Il colloquio
Ricciardi: “Sì all'obbligo vaccinale, ma prima green pass ovunque”
Il consulente del ministro Speranza: “Quello dei sindacati sui vaccini è analfabetismo scientifico. Sull'obbligo decida la politica. L'importante è evitare nuove chiusure”
“Io sono favorevole all’obbligo vaccinale. Ma è chiaro che la scelta è tutta di natura politica”. Quello che sembra suggerire Walter Ricciardi, consulente del ministro della Salute Roberto Speranza, è uno sforzo ulteriore per anticipare il virus, cercando di evitare gli errori dello scorso inverno. “Grazie alle misure messe in campo abbiamo invertito la curva epidemica, ma non ci possiamo accontentare, perché con la variante Delta l’immunità di popolazione arriverà solo con il 95 per cento dei vaccinati”, dice al Foglio il professore di Igiene alla Cattolica.
Con un ritmo di immunizzazioni che ad agosto si è più che dimezzato, vuol dire che l’obbligo vaccinale non può continuare a essere un tabù? “No, anche se da ora in avanti la pandemia sarà più una questione individuale che collettiva. Ecco perché tenterei prima la via della persuasione attraverso i medici di medicina generale, che possono intercettare un gran numero di indecisi. Poi se entro ottobre non saremo arrivati alla soglia dell’80 per cento di immunizzati, la politica dovrà prendere una decisione”. Gli over 50 senza profilassi sono ancora oltre 4 milioni. In quale altro modo se non con l’obbligo vaccinale li si può andare a stanare? “Con un green pass esteso a qualsiasi ambito della socialità”, risponde Ricciardi.
“Non solo quindi per i grandi eventi ma anche sui bus, in metropolitana, per accedere al posto di lavoro”, aggiunge l'igienista. “Se lo avessimo adottato anche a luglio e agosto, probabilmente regioni turistiche come la Sicilia e la Sardegna non rischierebbero di finire in zona gialla”. E però i sindacati sull’utilizzo del certificato verde in azienda hanno già espresso tutte le loro rimostranze. Una reazione che l’ex presidente dell’Istituto superiore di Sanità giudica “una vera e propria battaglia di retroguardia. Già oggi nei contratti collettivi è previsto una sorta di obbligo, laddove si stabilisce che le aziende debbano garantire la sicurezza dei lavoratori con il massimo delle tecnologie disponibili. Il caso dei metalmeccanici di Leonardo, per cui ‘i vaccini non sono una cura definitiva’, invece è un esempio di analfabetismo scientifico molto preoccupante”.

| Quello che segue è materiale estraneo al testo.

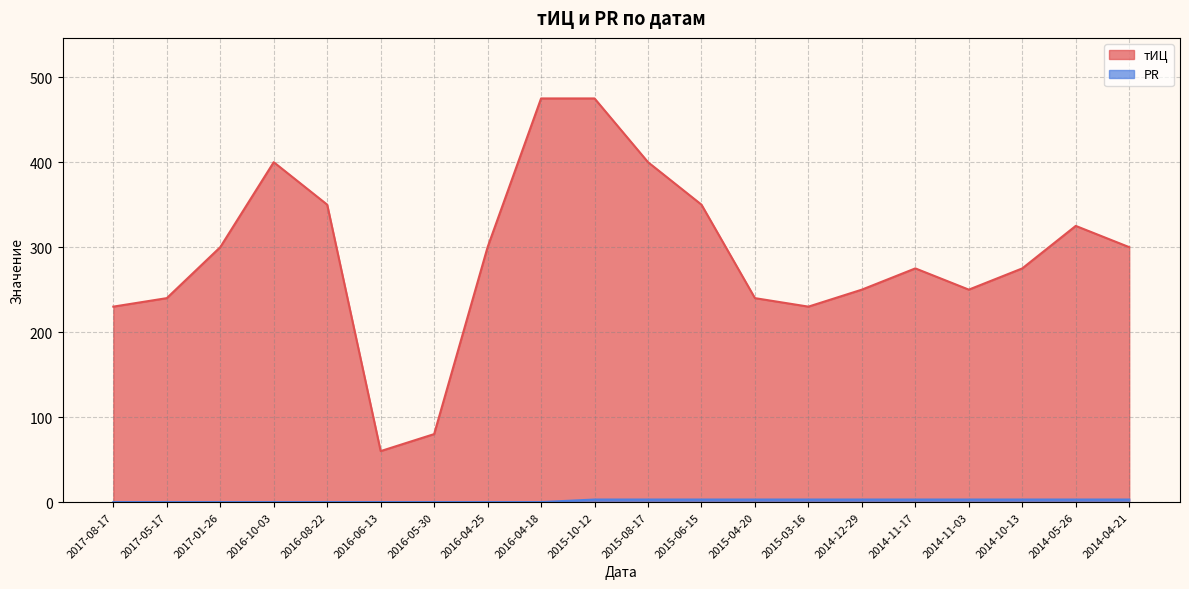

Count the PR values in the range 0 to 3.

20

La loro opposizione al green pass potrebbe danneggiare anche il mondo della scuola, che alle porte del nuovo anno rischia di votarsi alla dad perenne. “L’unica soluzione per tornare in presenza è allontanare i docenti recalcitranti alla vaccinazione. Altrimenti sarà una scuola discontinua”, spiega ancora il componente della Santé Publique France, l’Iss transalpino. “In più, ci dovremo porre già da adesso il problema delle vaccinazioni per gli under 12. La Fda statunitense ieri ha approvato definitivamente il vaccino Pfizer. Le sperimentazioni tra i 9 e i 12 anni proseguono bene, il modello Israele ci sarà di esempio, e credo che potremo somministrare le prime dosi nel giro di qualche mese”.
Sulla necessità di sottoporsi a un ulteriore richiamo con una terza dose, il dibattito invece andrà avanti. “Credo che l’appello dell’Oms a vaccinare prima i paesi in via di sviluppo sia comprensibile”, puntualizza Ricciardi. “Detto questo, anche mettere in sicurezza i più fragili nei paesi ricchi è ugualmente importante. Se non saremo in grado di trasferire tecnologie e far produrre vaccini a paesi come l’India, non usciremo dalla pandemia prima del 2024”. Ultima curiosità: la preoccupano le strizzatine d’occhio ai no vax di Salvini e Meloni? “Da tecnico mi rammaricano. Da cittadino invece mi fanno semplicemente profonda tristezza”.